_What the task asks:_ Please set down only the lines from the one containing "## How to use" through the end of the entries below, exactly, minus any pictures.
[Task inputs Boundary: Start]
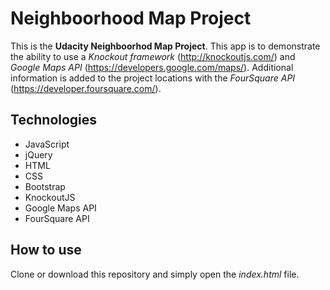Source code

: # Neighboorhood Map Project
This is the **Udacity Neighboorhod Map Project**. 
This app is to demonstrate the ability to use a *Knockout framework* (http://knockoutjs.com/) and *Google Maps API* (https://developers.google.com/maps/).
Additional information is added to the project locations with the *FourSquare API* (https://developer.foursquare.com/). 

## Technologies
- JavaScript
- jQuery
- HTML
- CSS
- Bootstrap
- KnockoutJS
- Google Maps API
- FourSquare API

## How to use
Clone or download this repository and simply open the *index.html* file.
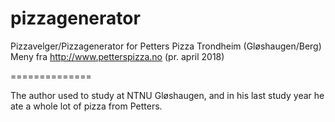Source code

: pizzagenerator
==============

Pizzavelger/Pizzagenerator for Petters Pizza Trondheim (Gløshaugen/Berg)
Meny fra http://www.petterspizza.no (pr. april 2018)

==============

The author used to study at NTNU Gløshaugen, and in his last study year he ate a whole lot of pizza from Petters.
[Task inputs Boundary: End]
_Exercise answer:_
## How to use
Clone or download this repository and simply open the *index.html* file.
Source code

: pizzagenerator
==============

Pizzavelger/Pizzagenerator for Petters Pizza Trondheim (Gløshaugen/Berg)
Meny fra http://www.petterspizza.no (pr. april 2018)

==============

The author used to study at NTNU Gløshaugen, and in his last study year he ate a whole lot of pizza from Petters.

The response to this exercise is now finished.